### [Written task 1]
From the listing below, take the lines starting with the one that contains "pink line: moved 11 px right, 7 px down" and running through the end of the listing, both ends included. Format those lines as a JSON list of strings, one string per line, and leave out any blank lines.

Re: cgroup access daemon

From: Serge Hallyn <serge.hallyn@ubuntu.com>
To: Tim Hockin <thockin@hockin.org>
Cc: Mike Galbraith <bitbucket@online.de>, Tejun Heo <tj@kernel.org>,
	"linux-kernel@vger.kernel.org" <linux-kernel@vger.kernel.org>,
	Containers <containers@lists.linux-foundation.org>,
	Kay Sievers <kay.sievers@vrfy.org>,
	lpoetter <lpoetter@redhat.com>,
	workman-devel <workman-devel@redhat.com>,
	jpoimboe <jpoimboe@redhat.com>,
	"dhaval.giani" <dhaval.giani@gmail.com>,
	Cgroups <cgroups@vger.kernel.org>
Subject: Re: cgroup access daemon
Date: Thu, 27 Jun 2013 13:11:08 -0500	[thread overview]
Message-ID: <20130627181108.GA26334@sergelap> (raw)
In-Reply-To: <CAAAKZwuKxxYoVRn6Ye72Vs7vSd_T4cbvEwiU6Q3j4D-Z+VAPrw@mail.gmail.com>

Quoting Tim Hockin (thockin@hockin.org):
> Changing the subject, so as not to mix two discussions
> 
> On Thu, Jun 27, 2013 at 9:18 AM, Serge Hallyn <serge.hallyn@ubuntu.com> wrote:
> >
> >> > FWIW, the code is too embarassing yet to see daylight, but I'm playing
> >> > with a very lowlevel cgroup manager which supports nesting itself.
> >> > Access in this POC is low-level ("set freezer.state to THAWED for cgroup
> >> > /c1/c2", "Create /c3"), but the key feature is that it can run in two
> >> > modes - native mode in which it uses cgroupfs, and child mode where it
> >> > talks to a parent manager to make the changes.
> >>
> >> In this world, are users able to read cgroup files, or do they have to
> >> go through a central agent, too?
> >
> > The agent won't itself do anything to stop access through cgroupfs, but
> > the idea would be that cgroupfs would only be mounted in the agent's
> > mntns.  My hope would be that the libcgroup commands (like cgexec,
> > cgcreate, etc) would know to talk to the agent when possible, and users
> > would use those.
> 
> For our use case this is a huge problem.  We have people who access
> cgroup files in a fairly tight loops, polling for information.  We
> have literally hundeds of jobs running on sub-second frequencies -
> plumbing all of that through a daemon is going to be a disaster.
> Either your daemon becomes a bottleneck, or we have to build something
> far more scalable than you really want to.  Not to mention the
> inefficiency of inserting a layer.

Currently you can trivially create a container which has the
container's cgroups bind-mounted to the expected places
(/sys/fs/cgroup/$controller) by uncommenting two lines in the
configuration file, and handle cgroups through cgroupfs there.
(This is what the management agent wants to be an alternative
for)  The main deficiency there is that /proc/self/cgroups is
not filtered, so it will show /lxc/c1 for init's cgroup, while
the host's /sys/fs/cgroup/devices/lxc/c1/c1.real will be what
is seen under the container's /sys/fs/cgroup/devices (for
instance).  Not ideal.

> We also need the ability to set up eventfds for users or to let them
> poll() on the socket from this daemon.

So you'd want to be able to request updates when any cgroup value
is changed, right?

That's currently not in my very limited set of commands, but I can
certainly add it, and yes it would be a simple unix sock so you can
set up eventfd, select/poll, etc.

### [Material to process]

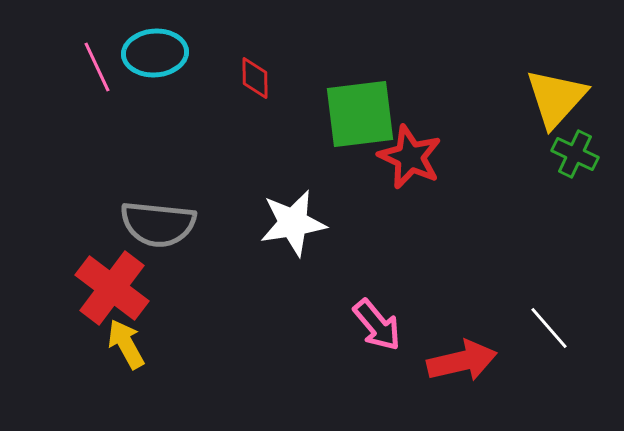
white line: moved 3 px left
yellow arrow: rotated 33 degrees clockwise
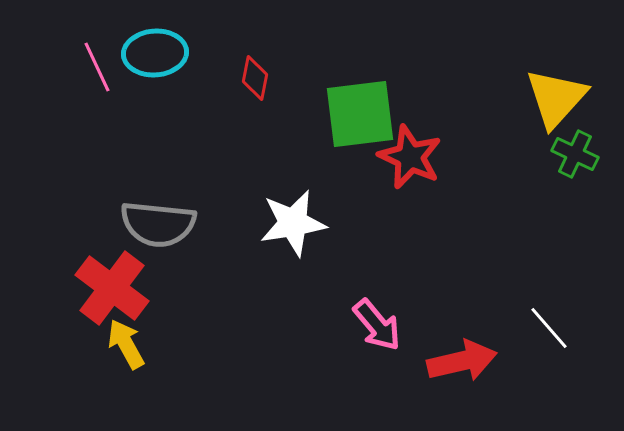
red diamond: rotated 12 degrees clockwise
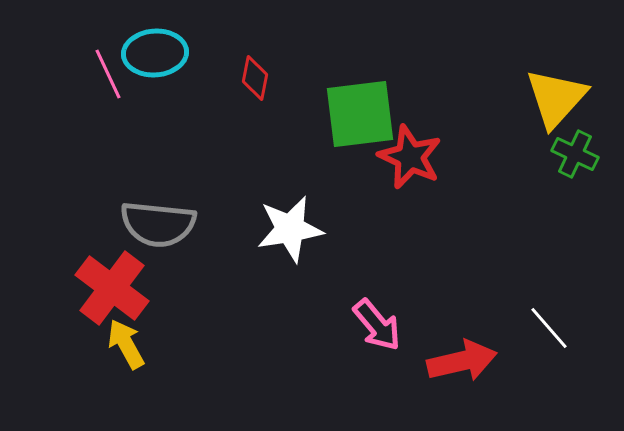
pink line: moved 11 px right, 7 px down
white star: moved 3 px left, 6 px down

### [Written task 2]
According to the email, how many lines of the configuration file must be uncommented to create a container whose cgroups are bind-mounted to the expected places?

### [Worked solution 1]
[
  "pink line: moved 11 px right, 7 px down",
  "white star: moved 3 px left, 6 px down"
]

### [Worked solution 2]
Two lines.